For a number $0 < \alpha < 1$, a function $f\colon \mathbb R \to \mathbb R^2$ is said to be $\alpha$-Hölder continuous if there is a constant $C$ less than infinity such that $\lvert f (x)-f (y)\rvert \leq C\lvert x-y\rvert ^{\alpha} $ for all $x,y \in \mathbb R $. Prove that if $f $ is $\alpha$-Hölder continuous with $\alpha > 1/2$, then the image of $f $ has measure zero in $\mathbb R^2$.
I'm not sure how to do this here.
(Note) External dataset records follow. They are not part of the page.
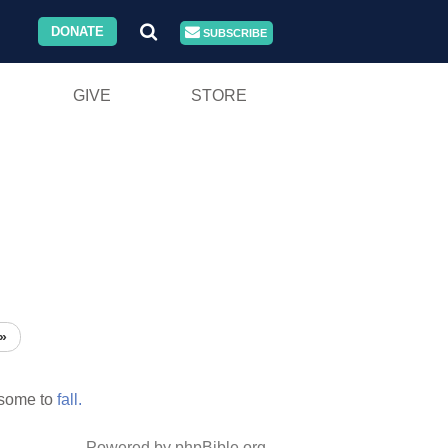
DONATE
SUBSCRIBE
GIVE
STORE
»
 some to
fall.
Powered by phpBible.org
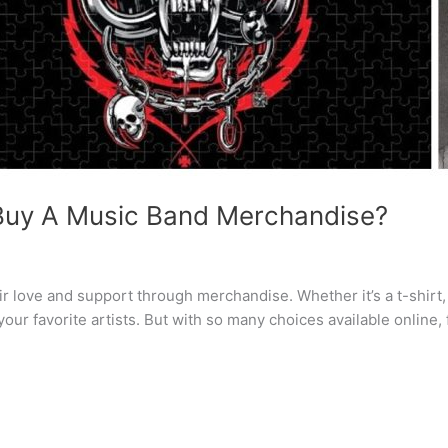
 Buy A Music Band Merchandise?
 love and support through merchandise. Whether it’s a t-shirt, v
r favorite artists. But with so many choices available online, 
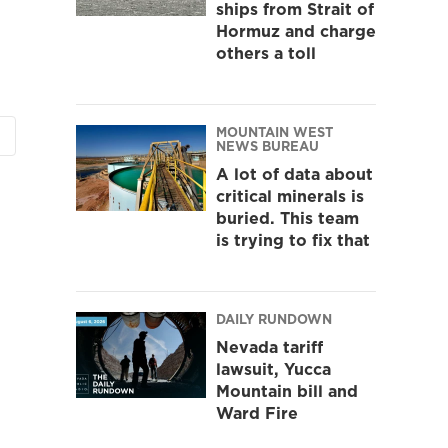
ships from Strait of
Hormuz and charge
others a toll
MOUNTAIN WEST
NEWS BUREAU
A lot of data about
critical minerals is
buried. This team
is trying to fix that
DAILY RUNDOWN
Nevada tariff
lawsuit, Yucca
Mountain bill and
Ward Fire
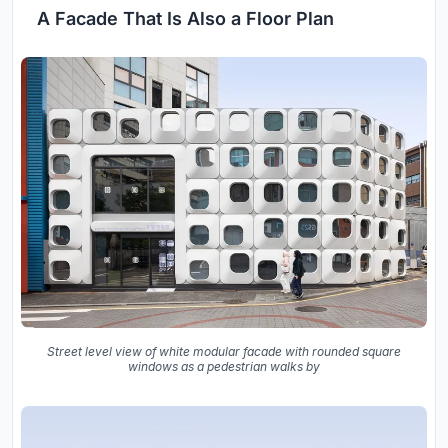
A Facade That Is Also a Floor Plan
Street level view of white modular facade with rounded square
windows as a pedestrian walks by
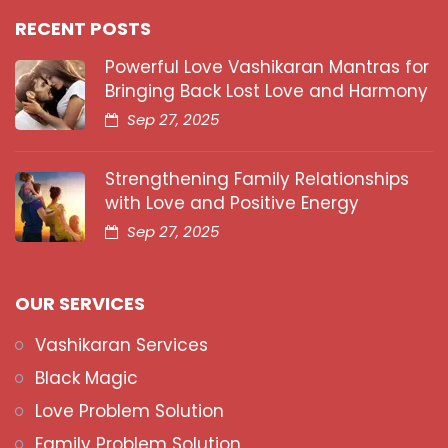
RECENT POSTS
Powerful Love Vashikaran Mantras for
Bringing Back Lost Love and Harmony
Sep 27, 2025
Strengthening Family Relationships
with Love and Positive Energy
Sep 27, 2025
OUR SERVICES
Vashikaran Services
Black Magic
Love Problem Solution
Family Problem Solution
The question states that it's known that there is a surjective (1/2)-Hölder continuous map $g\colon \mathbb R \to \mathbb R^2$. Any help would be greatly appreciated.
Let $p \in \mathbb{Z}$. I will prove that $\mu_2(f([p,p+1[))=0$. Let $n \in \mathbb{N}$. Then for $0 \le k \le n-1$, the hypothesis on the Holder continuity yields $f\big(\big[p+\frac{k}{n},p+\frac{k+1}{n}\big[\big) \subset B_f\big(f(k/n), \frac{C}{n^{\alpha}}\big)$, and thus $\mu_2\big(f\big(\big[p+\frac{k}{n},p+\frac{k+1}{n}\big[\big)\big) \le \frac{\pi C^2}{n^{2\alpha}}$, so taking the union for $0\le k<p$, we get $\mu_2\big(f([p,p+1[)\big) \le \frac{\pi C^2}{n^{2\alpha-1}}$. Because $\alpha > \frac{1}{2}$, when $n \to \infty$ we get $\mu_2 \big(f([p,p+1[)\big) =0$. Taking the union on $p \in \mathbb{Z}$, we conclude $\mu_2\big(f(\mathbb{R})\big)=0$.